El espíritu de exploración ha sido una constante en nuestra especie. Siempre ha formado parte fundamental de nuestra evolución, y siempre será así mientras la imaginación y la curiosidad continúe rigiendo nuestras vidas.
En la antigüedad, y hasta la Edad Media, el valor de los viajes de exploración provenía más de sus resultados en riquezas materiales o en la posibilidad de dominar nuevas tierras, que por sus aportaciones a la ciencia y el conocimiento.
Fue a partir de entonces cuando se dieron muchos viajes de exploración con fines científicos, de ampliación de conocimientos y de prestigio para los imperios del momento, aunque en pocas ocasiones eran ajenos a intereses relacionados con el poder, la voluntad de conquista o la capacidad militar. Ahí tenemos a Cristóbal Colón, Juan Sebastián Elcano, Vasco de Gamma, Americo Vespuccio, James Cook, etcétera.
En los siglos XIX y XX entraron en escena con fuerza dos factores nuevos para la exploración: el nacionalismo y el ego personal. Un nuevo concepto de exploración activó una serie de carreras para descubrir y plantar banderas en las zonas todavía vírgenes de nuestro planeta, ensalzar el orgullo nacional al alcanzar las cumbres más altas, conquistar los polos o cruzar desiertos, sin preocuparse en exceso por la utilidad de tales logros. Luego, el interés creciente de los medios de información y entretenimiento dio lugar a un recrudecimiento de la vanagloria, el sensacionalismo y la sed de notoriedad entre los propios exploradores. A esa época pertenecen Livingstone, Admunsen, Scott, Shackleton, Mallory, Hillary, Messner y un ejército de nombres que se movían por el mundo descubriendo y dibujando los mapas que todavía permanecían en blanco.
La exploración pura en cuanto a pisar nuevos territorios llegó a su zenit en 1969, cuando el Apolo 11 alunizó y el astronauta Neil Armstrong dejó la primera huella humana en la luna; la última frontera hollada por el hombre hasta nuestros días.
Desde entonces, el espíritu explorador de nuestra geografía ha continuado, mantenido por algunos proyectos científicos y otros más o menos deportivos, normalmente patrocinados por marcas comerciales, con un objetivo más de marketing que de verdadera exploración científica o geográfica.
Dejando aquí de lado el tema de la exploración espacial que, a mi modo de ver, pronto inaugurará una nueva era gloriosa de la exploración, la pregunta que nos tenemos que hacer es ¿Por qué exploramos hoy en día?
Parece que ya no haya territorios por descubrir, pero la exploración geográfica todavía no ha terminado, pues las necesidades físicas de la población humana, la curiosidad y las futuras crisis globales, van impulsando la necesidad de exploración de nuevos territorios, sea el fondo de los océanos, sean zonas todavía remotas, o sean regiones ya exploradas pero que están en cambio permanente y necesitan redescubrirse o reinterpretarse.
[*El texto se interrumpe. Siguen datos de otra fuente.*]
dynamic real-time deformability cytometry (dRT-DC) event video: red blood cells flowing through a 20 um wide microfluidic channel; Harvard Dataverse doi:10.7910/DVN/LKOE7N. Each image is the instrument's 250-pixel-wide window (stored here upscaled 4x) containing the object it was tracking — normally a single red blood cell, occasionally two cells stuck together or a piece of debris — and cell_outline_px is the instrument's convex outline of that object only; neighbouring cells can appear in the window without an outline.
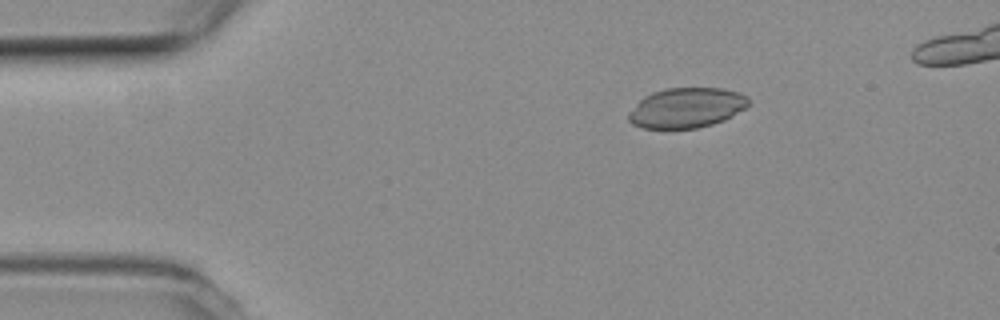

El hecho de explorar no siempre significa descubrir nuevos mundos, sino que también puede suponer descubrir nuevas miradas sobre nuestro propio mundo. Y seguramente esta sería la mayor y más necesaria razón de ser de la exploración moderna. Una actividad que no sólo pretenda conocer nuevas realidades, conseguir nuevas metas inéditas o superar retos más deportivos que de pura aventura, sino que asuma la responsabilidad de acercar la geografía y la naturaleza a todos los ciudadanos, educando y activando su consciencia para promover una actitud comprometida en el respeto y defensa de los entornos naturales.
En unos tiempos en que la actividad humana está destrozando de forma acelerada un patrimonio natural que se ha desarrollado durante miles y millones de años, los exploradores contemporáneos deberían constituirse en unos verdaderos embajadores del planeta. Motivados por distintas razones, ellos viven experiencias muy intensas en distintos lugares del mundo, y como testigos directos, su misión principal sería al final, poner en valor este activo imprescindible para la humanidad, denunciando y aflorando las graves amenazas que le acechan, y promoviendo acciones concretas para frenar y revertir la situación.
Nunca antes la especie humana había tenido tanta capacidad para destruir o preservar la naturaleza. Y depende de las decisiones y acciones que realicemos, nuestro impacto será tremendamente negativo o mágicamente positivo. Para avanzar en la buena dirección necesitamos a toda la sociedad, pero sin duda, los exploradores deben situarse en la vanguardia de este movimiento masivo de cambio para que consigamos estar orgullosos de nuestra relación con el planeta y de nuestra aportación a un mejor futuro.